The first time we tried to approach a top-tier Chinese partner was at a point when our product was still in development, and we didn’t hold a license in any of the global markets. We approached a couple of the major Chinese medical devices companies and they all said that they were interested, but perhaps only three to five years down the line. But once we’d reached a point where we held a European license, had solid references from companies that we were already working with and had a fully-functioning product, we came back to the China market with several requirements for our potential partners.

We did not want to settle for anything below the top-tier of Chinese medical device firms for our partner. That meant that if we couldn’t find one right away, then we were willing to wait a year or two rather than compromise—we have long-term goals and that will take patience. To identify such a partner we engaged in extensive market research, looking at their openness to cross-border collaboration, and their track record and capabilities in the industry, particularly in relation to the registration process for the Chinese Food and Drug Administration as we needed a clear idea of whether they were capable of doing it and how long it would take. Beyond this, the main attributes we were looking for are the same as any M&A deal.

I also think it is important to highlight the fact that even though both potential partners are a perfect match on paper, a deal isn’t guaranteed. Personal differences, especially across cultures, can have a real effect on decision-making and sometimes it causes a break in the deal. This is the reason why we took a humble approach to finding a partner as we knew we were the much smaller player.

Q. What were the main barriers you faced when entering the China market and how did you overcome them?
A. We overcame the difficulties in finding a partner by actively coordinating with pre-existing connections in China. We also overcame the linguistic and cultural barriers through use of a team that has a huge amount of professional experience in cross-border mergers and acquisitions. We were lucky to have these aspects, but at the same time, there are still things you can learn and develop more.

The Korean market is also highly competitive, so we benefited from that in developing strong networking capabilities that really helped set us apart.

Q. How does the China market differ from elsewhere in terms of product requirements and pricing?
A. Since there is a huge user base in China, the general requirement is to provide products or services at lower prices when compared to other developed countries. However, at the same time, the country’s growing middle class means that companies can create and successfully market premium products to a huge number of people. The scale of this higher-end market cannot be matched anywhere outside of China.

In terms of the requirements for the products themselves, we have found Chinese consumers to be very polarized. There is the discerning consumer, who prefers high-quality medical devices that have some proven track record and certifications in foreign markets.
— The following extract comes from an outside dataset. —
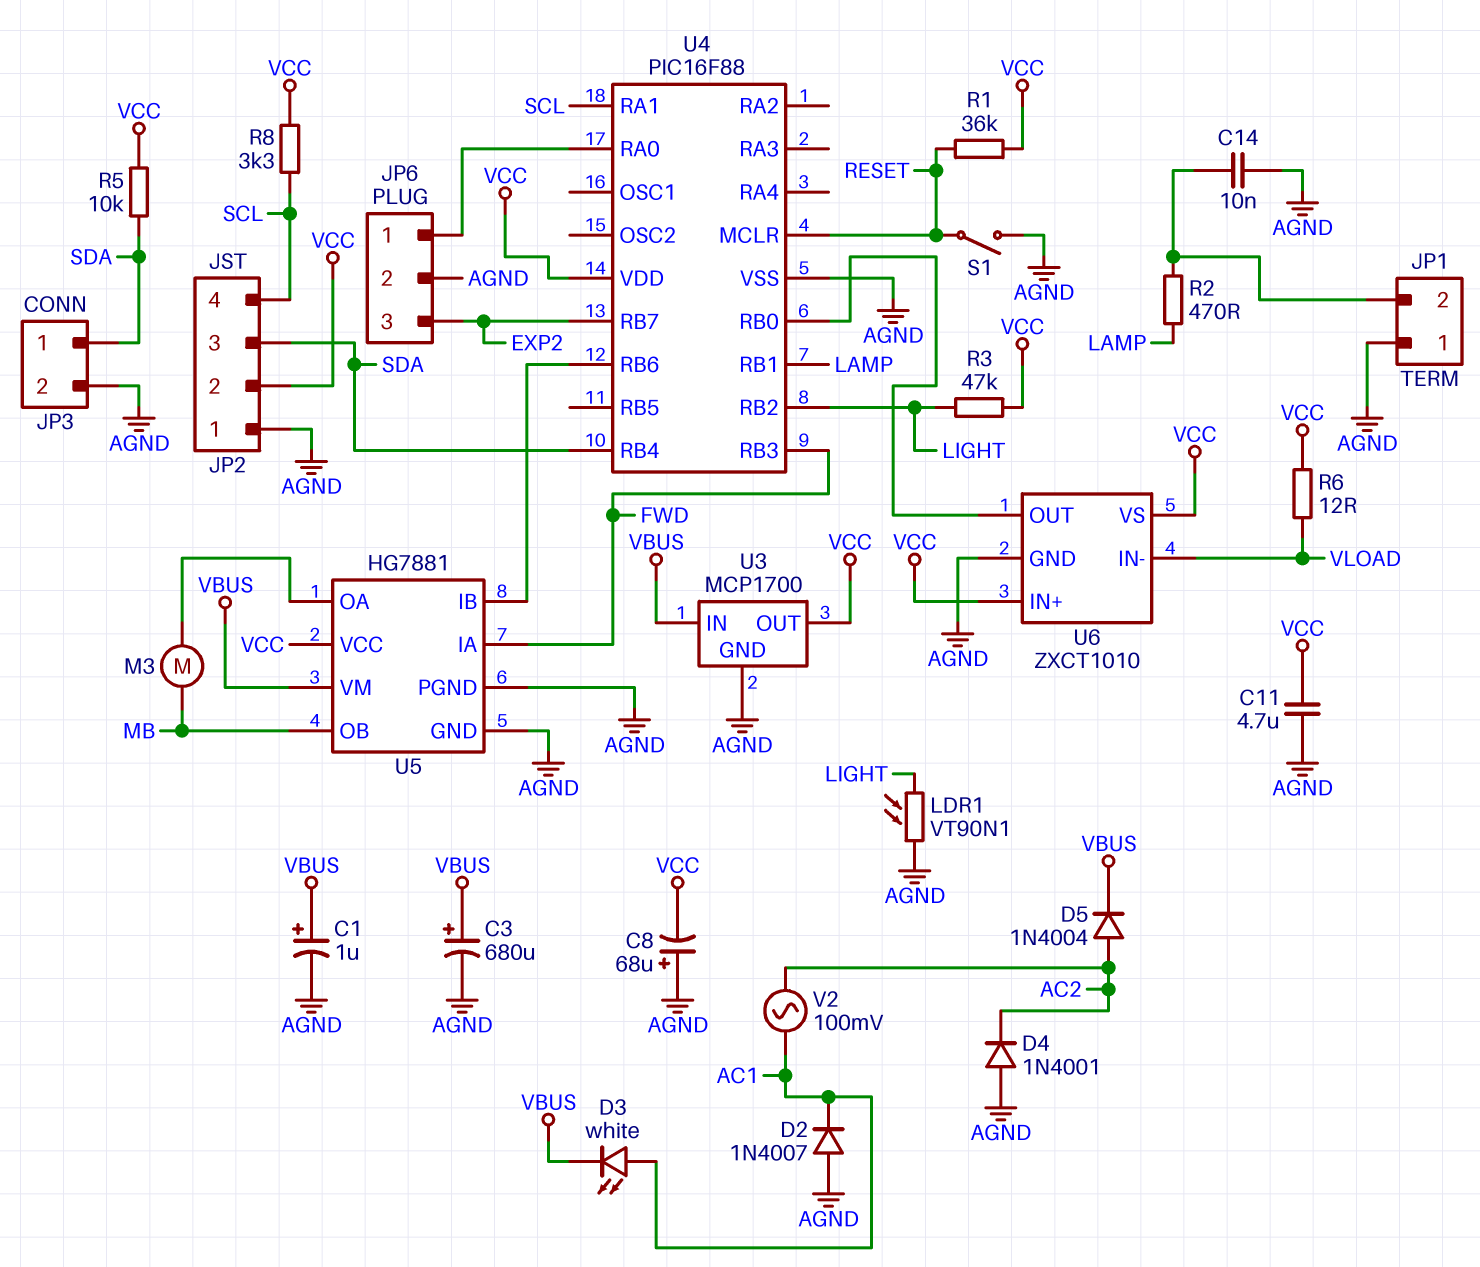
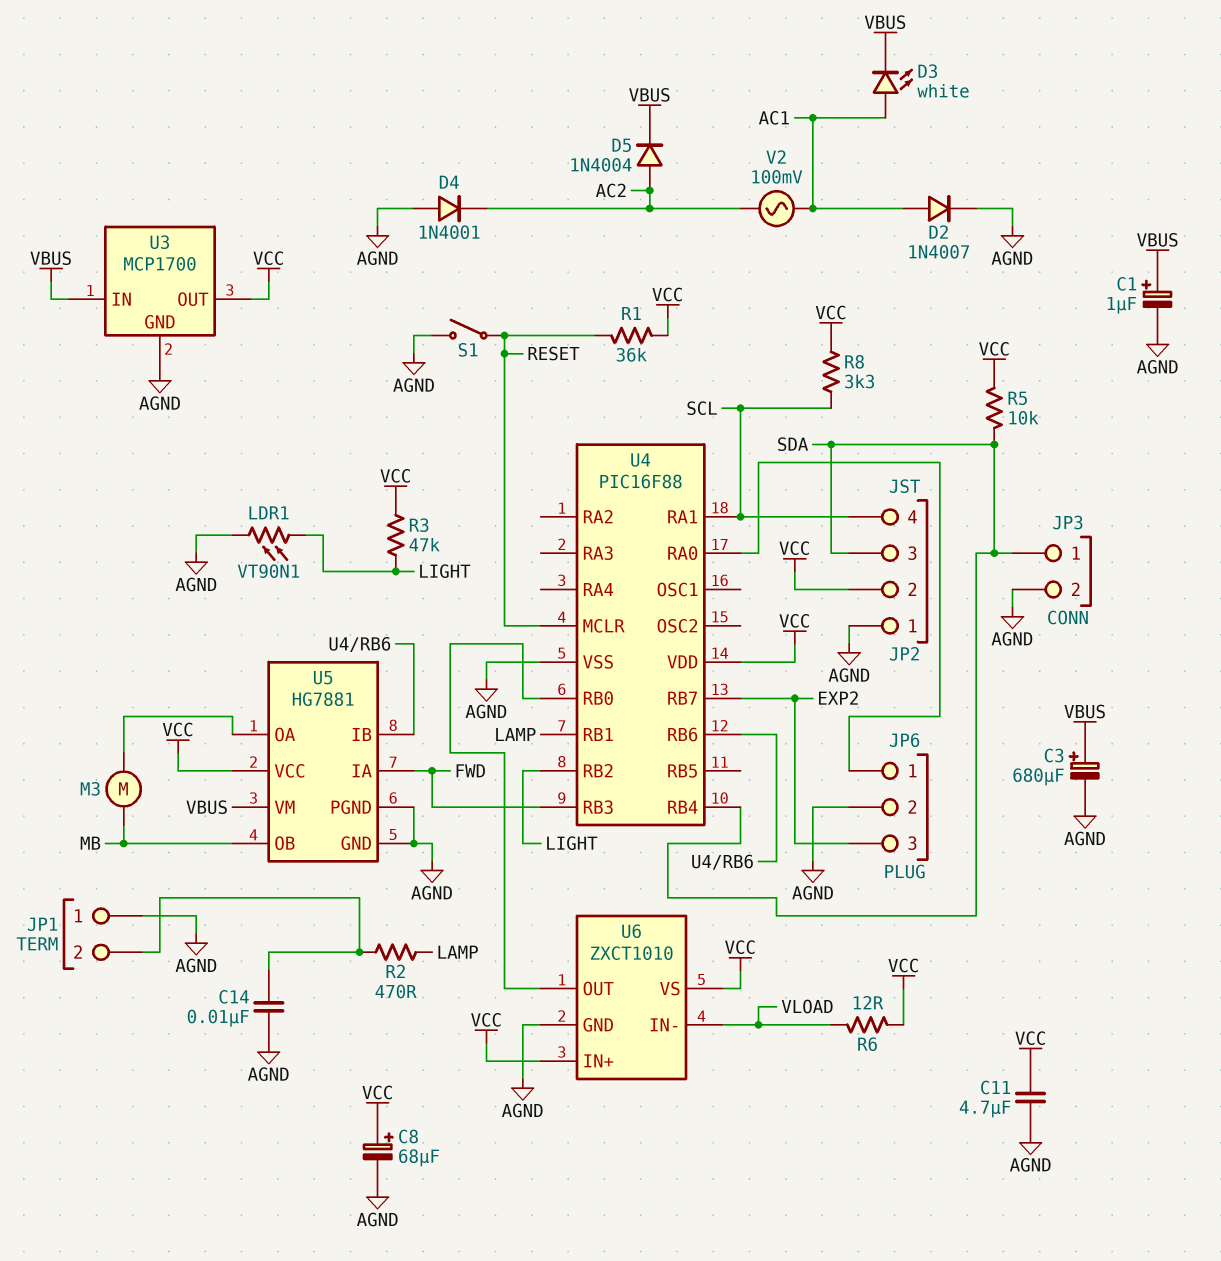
C8: 68uF (plus AGND, minus VCC) -> 68uF (plus VCC, minus AGND)
D2: diode 1N4007 (A AGND, K AC1) -> diode 1N4007 (A AC1, K AGND)

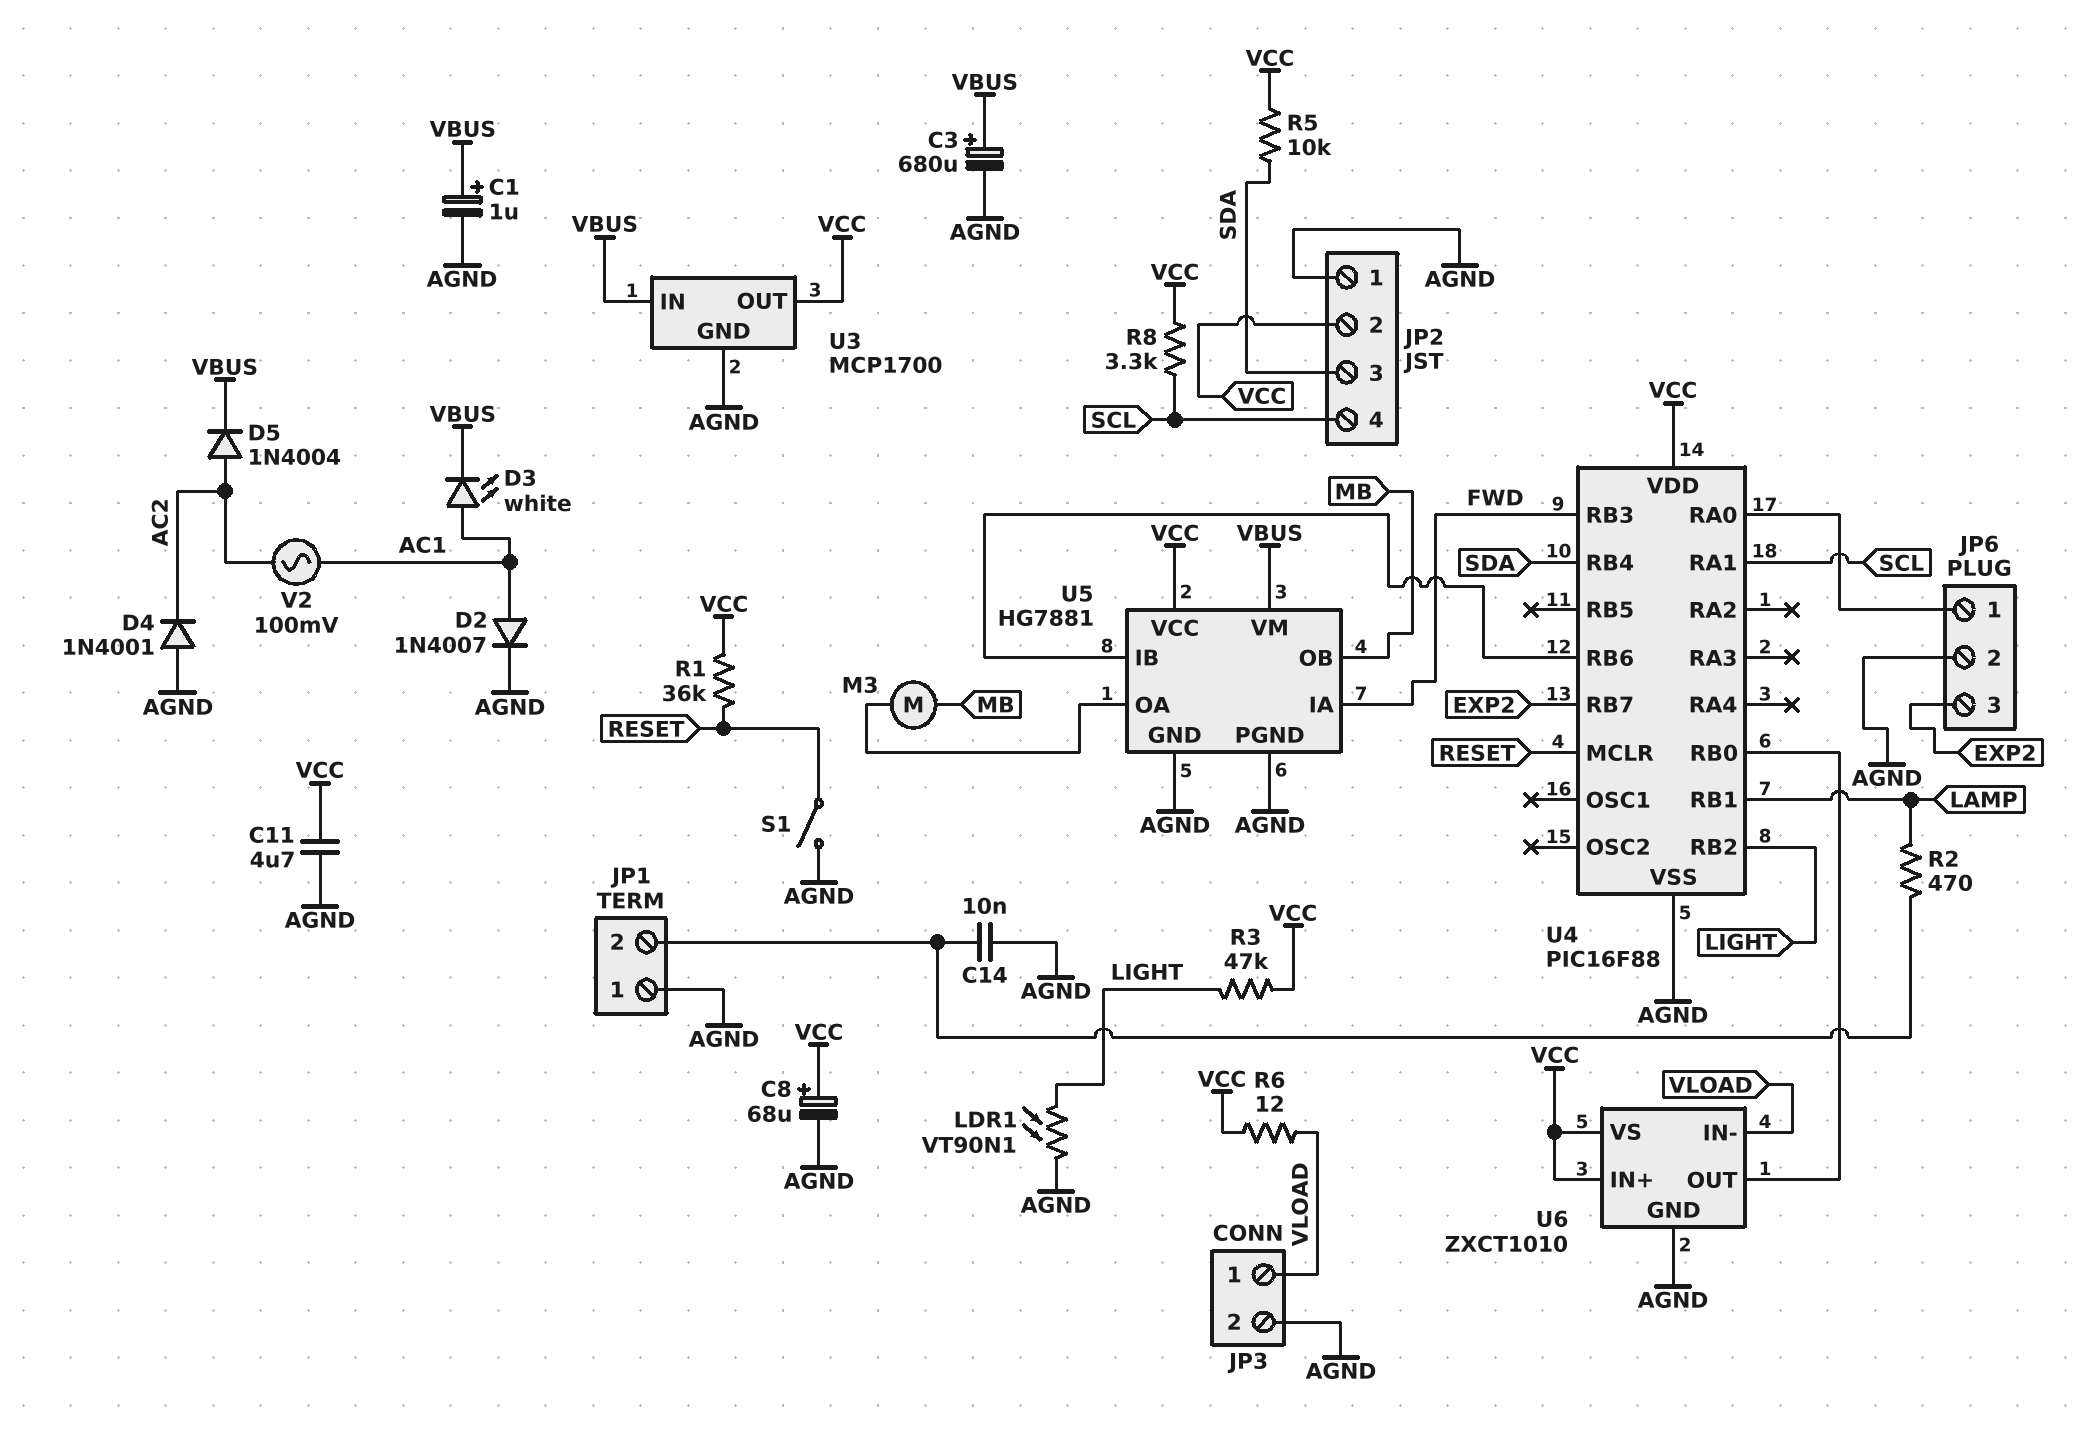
JP3 pin 1: SDA -> VLOAD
While another large number of people prefer very low-priced mass production products.

Q. EOFlow has recently gone public on the Korea Exchange. To what extent did entering the China market help facilitate EOFlow’s successful IPO?
A. Massively so. We think that having a signed memorandum of understanding (MOU) with our potential Chinese partner right before our initial public offering on the Korean Stock Exchange was instrumental in helping EOFlow pass through the exchange’s evaluation process. The MOU clearly showed that our technology was very much welcomed in the China market, which in turn did wonders for demonstrating our future viability.

The successful establishment of the JV and investment from Sinocare also helped the stability of our stock price after the IPO.

Interview by Patrick Body

Perry Jung is a venture capitalist and co-founder of Korean VC firm Vision Creator. The company’s most recent project was with medical device maker EOFlow. He is also the author of two books on wealth management topics.